═══ Exercise material ═══

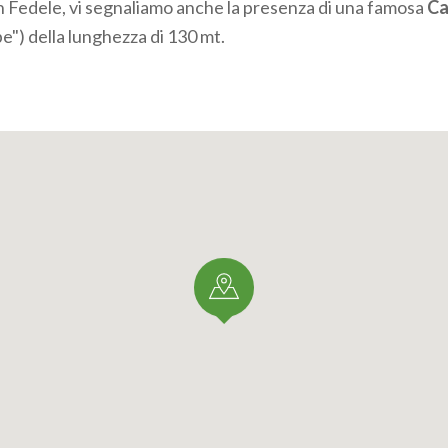
n Fedele, vi segnaliamo anche la presenza di una famosa
Ca
e") della lunghezza di 130 mt.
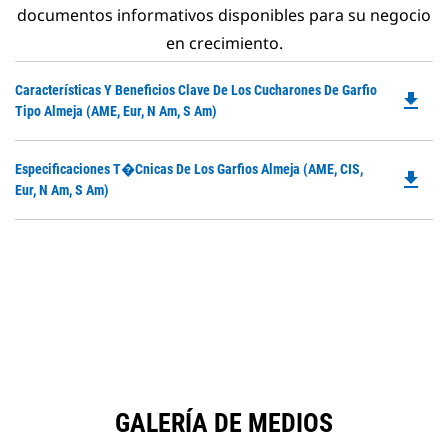
documentos informativos disponibles para su negocio
en crecimiento.
Do
Características Y Beneficios Clave De Los Cucharones De Garfio
file_download
P
Tipo Almeja (AME, Eur, N Am, S Am)
O
in
Do
Especificaciones T�cnicas De Los Garfios Almeja (AME, CIS,
a
file_download
P
Eur, N Am, S Am)
N
O
Ta
in
a
N
Ta
GALERÍA DE MEDIOS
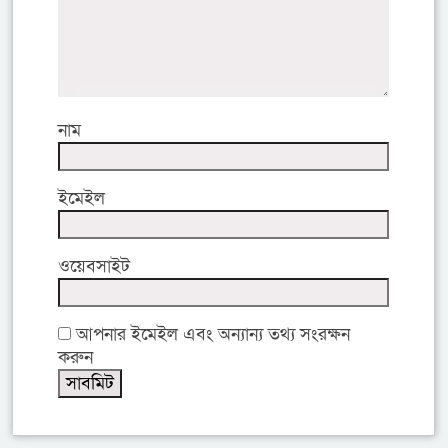
নাম
ইমেইল
ওয়েবসাইট
আপনার ইমেইল এবং অন্যান্য তথ্য সংরক্ষন
করুন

═══

Request: Restate the data word for word without pictures.

Solution to this task:
n Fedele, vi segnaliamo anche la presenza di una famosa
Ca
e") della lunghezza di 130 mt.
documentos informativos disponibles para su negocio
en crecimiento.
Do
Características Y Beneficios Clave De Los Cucharones De Garfio
file_download
P
Tipo Almeja (AME, Eur, N Am, S Am)
O
in
Do
Especificaciones T�cnicas De Los Garfios Almeja (AME, CIS,
a
file_download
P
Eur, N Am, S Am)
N
O
Ta
in
a
N
Ta
GALERÍA DE MEDIOS
নাম
ইমেইল
ওয়েবসাইট
আপনার ইমেইল এবং অন্যান্য তথ্য সংরক্ষন
করুন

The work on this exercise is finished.